Bayesian Neural Network

일반적인 심층신경망 모형은 지정된 차원의 parameter matrix $W$를 주어진 데이터로부터 학습합니다. 이때, 여타 베이지안 이론들과 마찬가지로 parameter $W$를 직접 구하기보다는, $W$의 사전분포를 설정하여 사후분포를 구하는 방법을 고려할 수 있습니다. 이러한 접근 방식을 사용하는 신경망 구조를 Bayesian neural network라고 하며, 앞선 pymc 모델들과 비슷한 방법으로 모델을 만들 수 있습니다. 이론에 대한 자세한 내용은, 추후 별도의 포스트로 다루도록 하겠습니다.

여기서는 분류 문제를 다루며, 사용할 데이터셋은 scikit-learn의 make_classification 모듈을 활용하여 toy data를 만들었습니다. 데이터셋의 생성 코드와 tSNE 플롯은 다음과 같습니다.

from sklearn.datasets import make_classification
from sklearn.model_selection import train_test_split
from sklearn.manifold import TSNE

X, y = make_classification(n_samples=1000, n_features=20, n_informative=10, n_classes=2, random_state=0, n_clusters_per_class=1)

X_train, X_test, y_train, y_test = train_test_split(X, y, test_size=0.2, random_state=0)

# plot tSNE

tsne = TSNE(n_components=2, random_state=0)
X_train_tsne = tsne.fit_transform(X_train)

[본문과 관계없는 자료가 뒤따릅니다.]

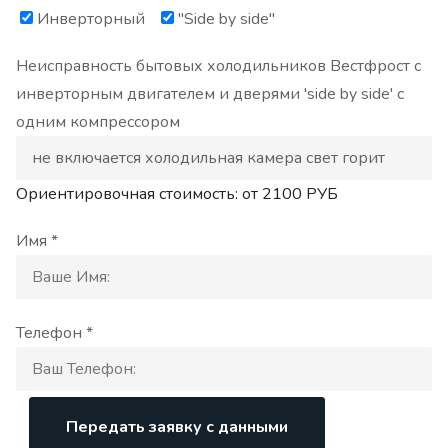
Инверторный
"Side by side"
Неисправность бытовых холодильников Вестфрост с
инверторным двигателем и дверями 'side by side' с
одним компрессором
Ориентировочная стоимость: от
2100
РУБ
Имя *
Телефон *
Передать заявку с данными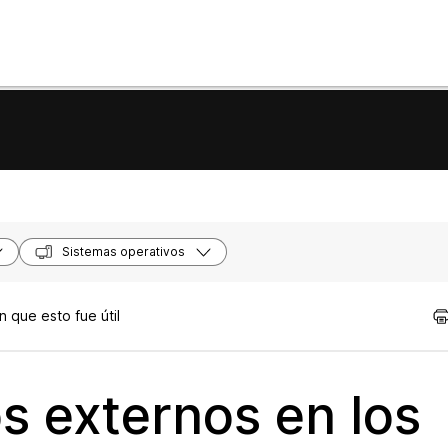
Sistemas operativos
 que esto fue útil
os externos en los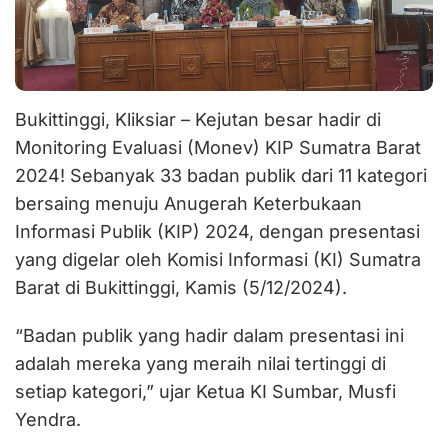
Bukittinggi, Kliksiar – Kejutan besar hadir di
Monitoring Evaluasi (Monev) KIP Sumatra Barat
2024! Sebanyak 33 badan publik dari 11 kategori
bersaing menuju Anugerah Keterbukaan
Informasi Publik (KIP) 2024, dengan presentasi
yang digelar oleh Komisi Informasi (KI) Sumatra
Barat di Bukittinggi, Kamis (5/12/2024).
“Badan publik yang hadir dalam presentasi ini
adalah mereka yang meraih nilai tertinggi di
setiap kategori,” ujar Ketua KI Sumbar, Musfi
Yendra.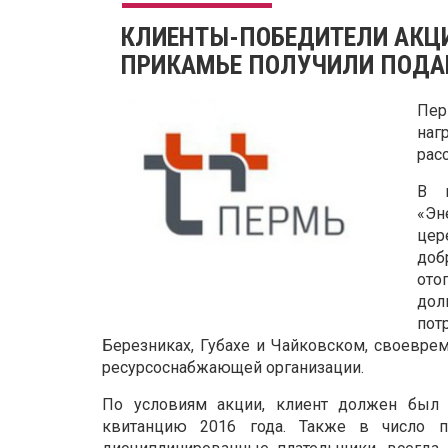
КЛИЕНТЫ-ПОБЕДИТЕЛИ АКЦИИ
ПРИКАМЬЕ ПОЛУЧИЛИ ПОДАР
Пер
на
рас
В г
«Эн
це
доб
ото
дол
пот
Березниках, Губахе и Чайковском, своевре
ресурсоснабжающей организации.
По условиям акции, клиент должен был 
квитанцию 2016 года. Также в число п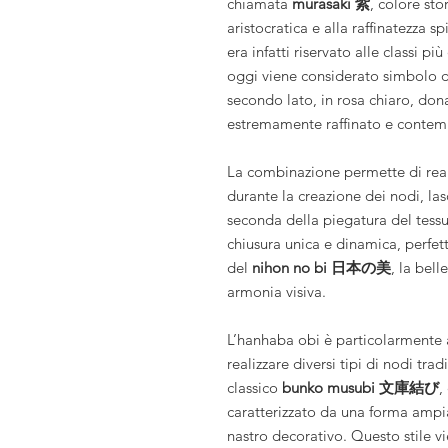
chiamata
murasaki 紫
, colore st
aristocratica e alla raffinatezza s
era infatti riservato alle classi p
oggi viene considerato simbolo di 
secondo lato, in rosa chiaro, don
estremamente raffinato e conte
La combinazione permette di real
durante la creazione dei nodi, las
seconda della piegatura del tessu
chiusura unica e dinamica, perfett
del
nihon no bi 日本の美
, la bell
armonia visiva.
L’hanhaba obi è particolarmente a
realizzare diversi tipi di nodi trad
classico
bunko musubi 文庫結び
,
caratterizzato da una forma ampi
nastro decorativo. Questo stile vie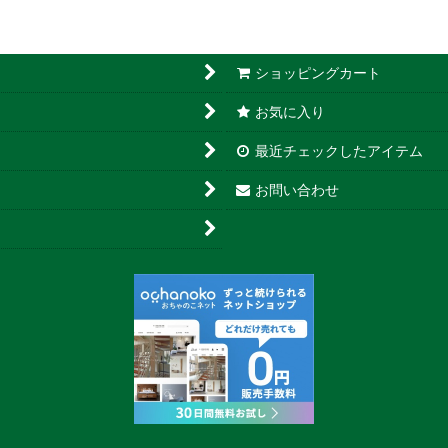
ショッピングカート
お気に入り
最近チェックしたアイテム
お問い合わせ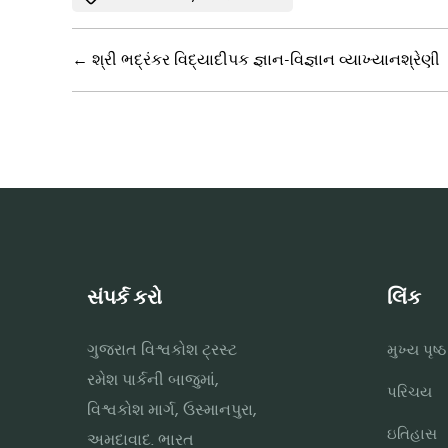
←
શ્રી ભદ્રંકર વિદ્યાદીપક જ્ઞાન-વિજ્ઞાન વ્યાખ્યાનશ્રેણી
સંપર્ક કરો
લિંક
ગુજરાત વિશ્વકોશ ટ્રસ્ટ
મુખ્ય પૃષ્ઠ
રમેશ પાર્કની બાજુમાં,
પરિચય
વિશ્વકોશ માર્ગ, ઉસ્માનપુરા,
ઇતિહાસ
અમદાવાદ. ભારત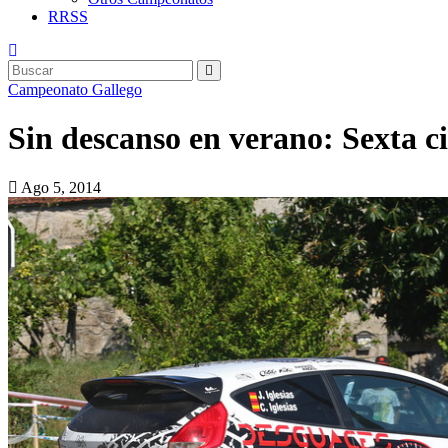
RRSS
Campeonato Gallego
Sin descanso en verano: Sexta cit
Ago 5, 2014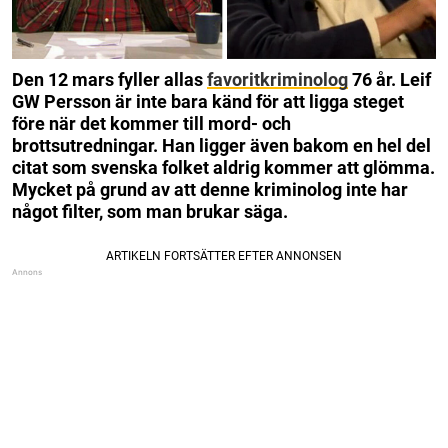
Den 12 mars fyller allas
favoritkriminolog
76 år. Leif
GW Persson är inte bara känd för att ligga steget
före när det kommer till mord- och
brottsutredningar. Han ligger även bakom en hel del
citat som svenska folket aldrig kommer att glömma.
Mycket på grund av att denne kriminolog inte har
något filter, som man brukar säga.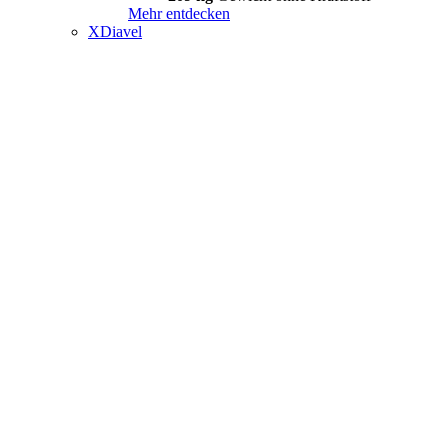
Mehr entdecken
XDiavel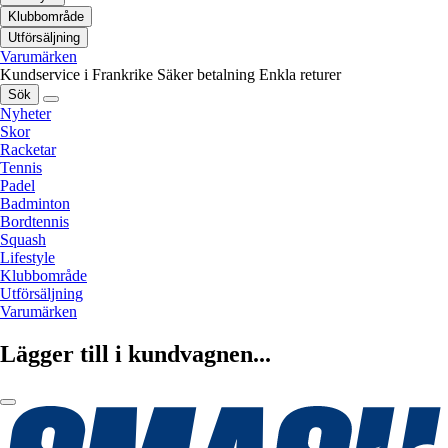
Klubbområde
Utförsäljning
Varumärken
Kundservice i Frankrike
Säker betalning
Enkla returer
Sök
Nyheter
Skor
Racketar
Tennis
Padel
Badminton
Bordtennis
Squash
Lifestyle
Klubbområde
Utförsäljning
Varumärken
Lägger till i kundvagnen...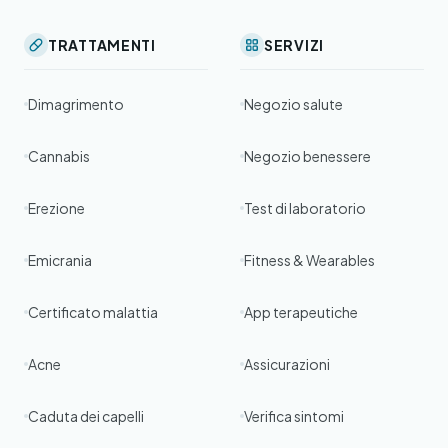
TRATTAMENTI
SERVIZI
Dimagrimento
Negozio salute
Cannabis
Negozio benessere
Erezione
Test di laboratorio
Emicrania
Fitness & Wearables
Certificato malattia
App terapeutiche
Acne
Assicurazioni
Caduta dei capelli
Verifica sintomi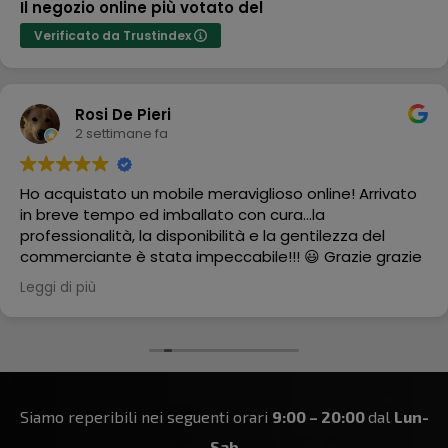
Il negozio online più votato del
Verificato da Trustindex
Rosi De Pieri
2 settimane fa
Ho acquistato un mobile meraviglioso online! Arrivato
in breve tempo ed imballato con cura...la
professionalità, la disponibilità e la gentilezza del
commerciante è stata impeccabile!!! 😃 Grazie grazie
grazie
Leggi di più
Siamo reperibili nei seguenti orari
9:00 – 20:00
dal
Lun-
Sab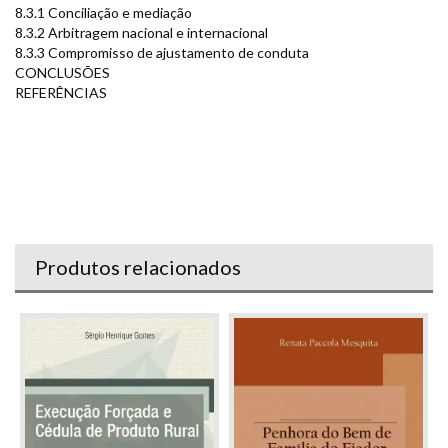
8.3.1 Conciliação e mediação
8.3.2 Arbitragem nacional e internacional
8.3.3 Compromisso de ajustamento de conduta
CONCLUSÕES
REFERÊNCIAS
Produtos relacionados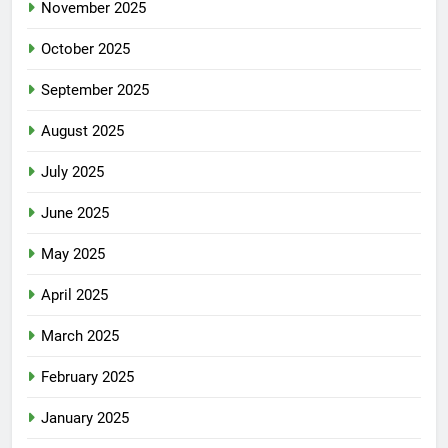
November 2025
October 2025
September 2025
August 2025
July 2025
June 2025
May 2025
April 2025
March 2025
February 2025
January 2025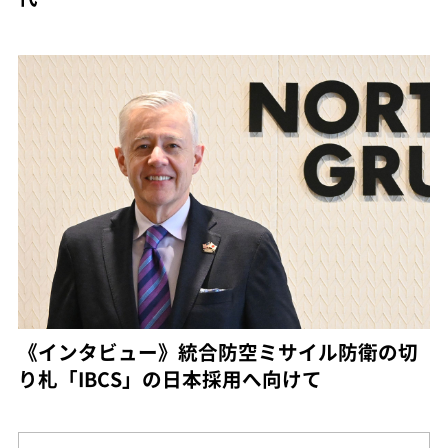
《インタビュー》統合防空ミサイル防衛の切
り札「IBCS」の日本採用へ向けて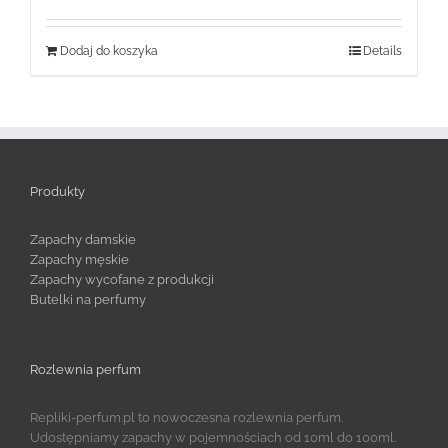
Dodaj do koszyka
Details
Produkty
Zapachy damskie
Zapachy męskie
Zapachy wycofane z produkcji
Butelki na perfumy
Rozlewnia perfum
Repliki-perfum.pl to nowoczesna rozlewnia perfum.
Udostępniamy zapachy w pojemnościach od 10ml do 100ml.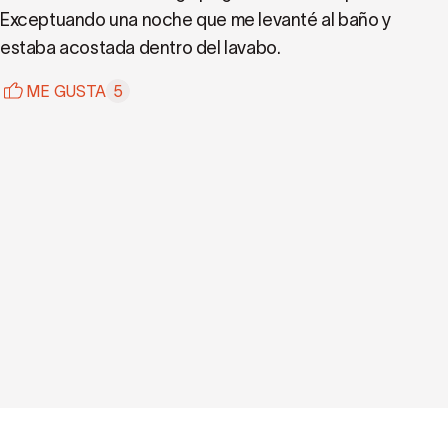
Exceptuando una noche que me levanté al baño y
estaba acostada dentro del lavabo.
ME GUSTA
5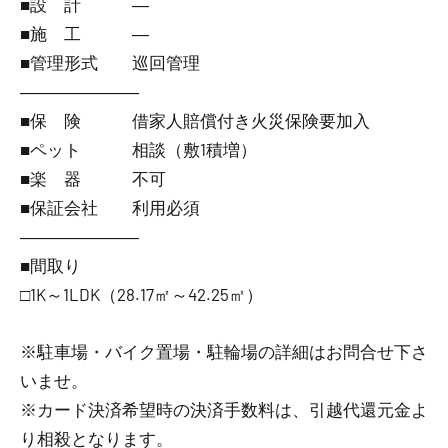
■設 計 ―
■施 工 ―
■管理形式 巡回管理
―――――――
■保 険 借家人賠償付き火災保険要加入
■ペット 相談（敷1積増）
■楽 器 不可
■保証会社 利用必須
―――――――
■間取り
□1K～1LDK（28.17㎡～42.25㎡）
※駐車場・バイク置場・駐輪場の詳細はお問合せ下さ
いませ。
※カード決済希望時の決済手数料は、引越代還元金よ
り相殺となります。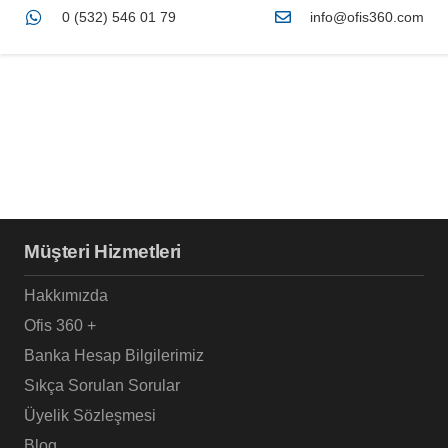
0 (532) 546 01 79
info@ofis360.com
Müşteri Hizmetleri
Hakkımızda
Ofis 360 +
Banka Hesap Bilgilerimiz
Sıkça Sorulan Sorular
Üyelik Sözleşmesi
Blog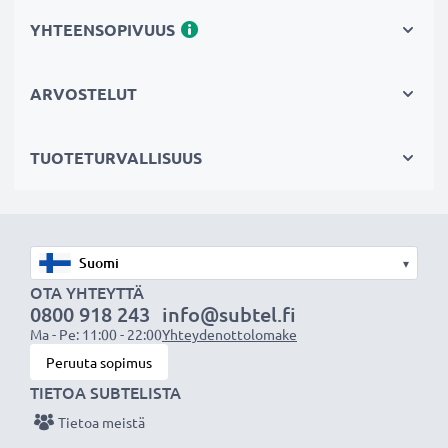
kestää kulutusta
YHTEENSOPIVUUS
✔ Hellävarainen näytölle
✔ Sopii pelikonsolin lisäksi älypuhelimille, tabletteihin
ARVOSTELUT
jne. - yhteensopiva kaikkien kosketusnäyttöjen kanssa
TUOTETURVALLISUUS
Sopii Nintendo 3DS käsikonsolin
kynänpidikkeeseen
✔ Varakynät Nintendo 3DS käsikonsoliin
✔ Sopivat täydellisesti konsolin kynänpidikkeeseen
▾
OTA YHTEYTTÄ
Pakkaus sisältää:
0800 918 243
info@subtel.fi
Ma - Pe: 11:00 - 22:00
Yhteydenottolomake
10x kosketusnäyttökynä muovikärjellä
Peruuta sopimus
TIETOA SUBTELISTA
★ 3 vuoden takuu ★
Olemme vuonna 2004 perustettu kansainvälinen
Tietoa meistä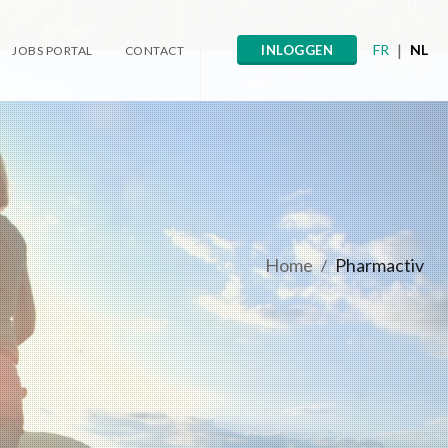
|
FR
NL
INLOGGEN
JOBS PORTAL
CONTACT
Home
Pharmactiv
/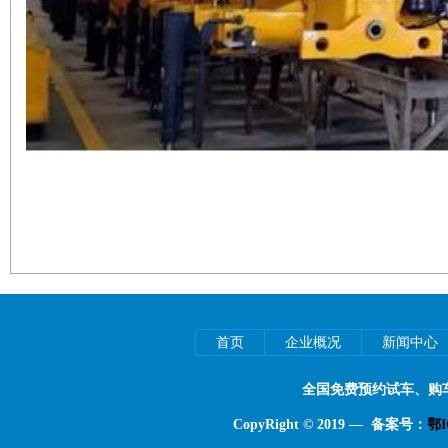
首页
企业概况
新闻中心
全国免费预约试车、购
CopyRight © 2019 — 备案号：
鄂I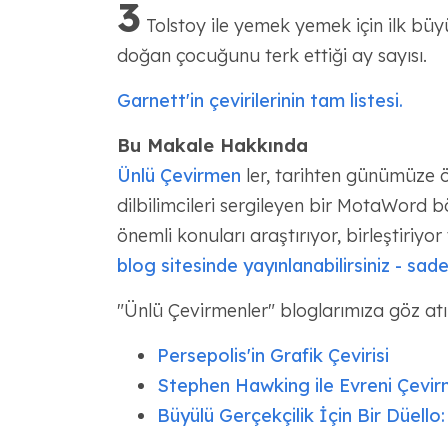
3
Tolstoy ile yemek yemek için ilk bü
doğan çocuğunu terk ettiği ay sayısı.
Garnett'in çevirilerinin tam listesi.
Bu Makale Hakkında
Ünlü Çevirmen
ler, tarihten günümüze ö
dilbilimcileri sergileyen bir MotaWord
önemli konuları araştırıyor, birleştiriyo
blog sitesinde yayınlanabilirsiniz - s
"Ünlü Çevirmenler" bloglarımıza göz atı
Persepolis'in Grafik Çevirisi
Stephen Hawking ile Evreni Çevi
Büyülü Gerçekçilik İçin Bir Düello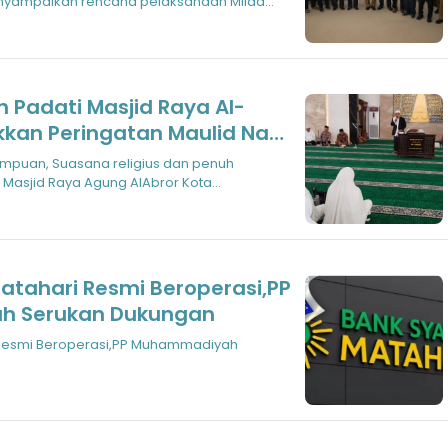
yampaikan rencana pelaksanaan Milad
ang akan
 Padati Masjid Raya Al-
kkan Peringatan Maulid Nabi
impuan
mpuan, Suasana religius dan penuh
 Masjid Raya Agung AlAbror Kota
 Selasa, 9
atahari Resmi Beroperasi,PP
 Serukan Dukungan
 Resmi Beroperasi,PP Muhammadiyah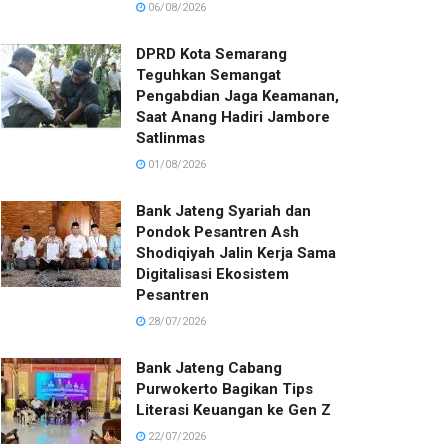
06/08/2026
DPRD Kota Semarang
Teguhkan Semangat
Pengabdian Jaga Keamanan,
Saat Anang Hadiri Jambore
Satlinmas
01/08/2026
Bank Jateng Syariah dan
Pondok Pesantren Ash
Shodiqiyah Jalin Kerja Sama
Digitalisasi Ekosistem
Pesantren
28/07/2026
Bank Jateng Cabang
Purwokerto Bagikan Tips
Literasi Keuangan ke Gen Z
22/07/2026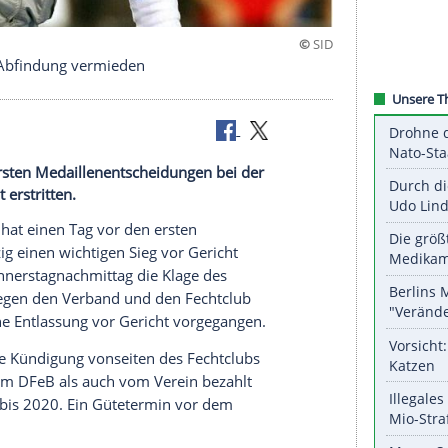
estrainer - Abfindung vermieden
 vor den ersten Medaillenentscheidungen bei der
vor Gericht erstritten.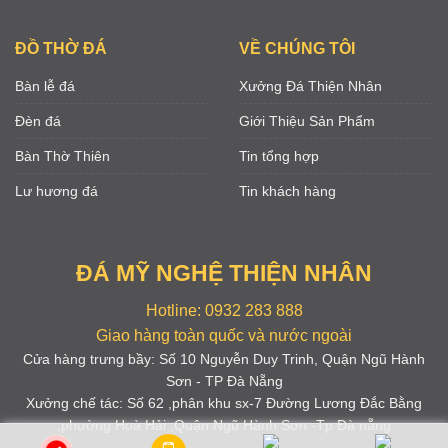
ĐỒ THỜ ĐÁ
VỀ CHÚNG TÔI
Bàn lễ đá
Xưởng Đá Thiện Nhân
Đèn đá
Giới Thiệu Sản Phẩm
Bàn Thờ Thiên
Tin tổng hợp
Lư hương đá
Tin khách hàng
ĐÁ MỸ NGHỆ THIỆN NHÂN
Hotline: 0932 283 888
Giao hàng toàn quốc và nước ngoài
Cửa hàng trưng bầy: Số 10 Nguyễn Duy Trinh, Quận Ngũ Hành
Sơn - TP Đà Nẵng
Xưởng chế tác: Số 62 ,phân khu sx-7 Đường Lương Đắc Bằng
,phường Hoà Hải ,Quận Ngũ Hành Sơn -Tp Đà nẵng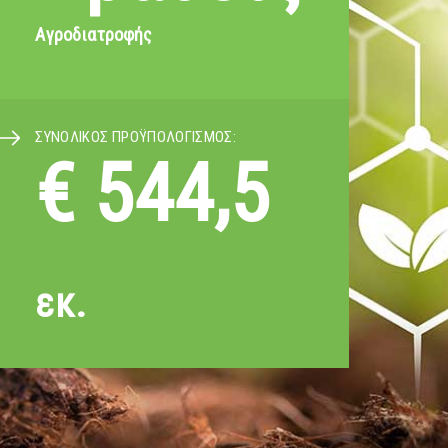
Αγροδιατροφής
ΣΥΝΟΛΙΚΟΣ ΠΡΟΫΠΟΛΟΓΙΣΜΟΣ:
€ 544,5
εκ.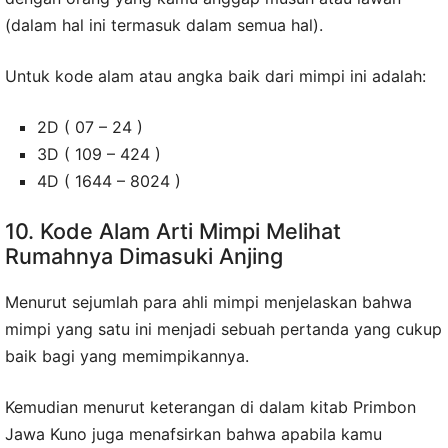
(dalam hal ini termasuk dalam semua hal).
Untuk kode alam atau angka baik dari mimpi ini adalah:
2D ( 07 – 24 )
3D ( 109 – 424 )
4D ( 1644 – 8024 )
10. Kode Alam Arti Mimpi Melihat
Rumahnya Dimasuki Anjing
Menurut sejumlah para ahli mimpi menjelaskan bahwa
mimpi yang satu ini menjadi sebuah pertanda yang cukup
baik bagi yang memimpikannya.
Kemudian menurut keterangan di dalam kitab Primbon
Jawa Kuno juga menafsirkan bahwa apabila kamu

plt.figure(figsize=(7, 7))
plt.scatter(X_train_tsne[y_train==0, 0], X_train_tsne[y_train==0, 1], label='Class 0', alpha=0.5)
plt.scatter(X_train_tsne[y_train==1, 0], X_train_tsne[y_train==1, 1], label='Class 1', alpha=0.5)
plt.title('tSNE')
plt.legend()
plt.show()

BNN을 생성하는 함수 construct_nn을 다음과 같이 정의하였습니다.

def construct_nn(ann_input, ann_output):
    n_hidden = 32

    # Initialize random weights between each layer
    init_1 = np.random.normal(size=(X_train.shape[1], n_hidden))
    init_2 = np.random.normal(size=(n_hidden, n_hidden))
    init_out = np.random.normal(size=n_hidden)

    coords = {
        "W1": np.arange(n_hidden),
        "W2": np.arange(n_hidden),
        "features": np.arange(X_train.shape[1]),
        # "obs_id": np.arange(X_train.shape[0]),
    }
    with pm.Model(coords=coords) as bnn:
        ann_input = pm.Data("ann_input", X_train, mutable=True, dims=("obs_id", "features"))
        ann_output = pm.Data("ann_output", y_train, mutable=True, dims="obs_id")

        # Weights from input to hidden layer
        weights_in_1 = pm.Laplace(
            "w_in_1", mu=0, b=1, initval=init_1, dims=("features", "W1")
        )

        # Weights from 1st to 2nd layer
        weights_1_2 = pm.Laplace(
            "w_1_2", mu=0, b=1, initval=init_2, dims=("W1", "W2")
        )

        # Weights from hidden layer to output
        weights_2_out = pm.Normal("w_2_out", 0, sigma=1, initval=init_out, dims="W2")

        # Build neural-network using tanh activation function
        act_1 = pm.math.maximum(0,pm.math.dot(ann_input, weights_in_1))
        act_2 = pm.math.maximum(0, pm.math.dot(act_1, weights_1_2))
        act_out = pm.math.sigmoid(pm.math.dot(act_2, weights_2_out))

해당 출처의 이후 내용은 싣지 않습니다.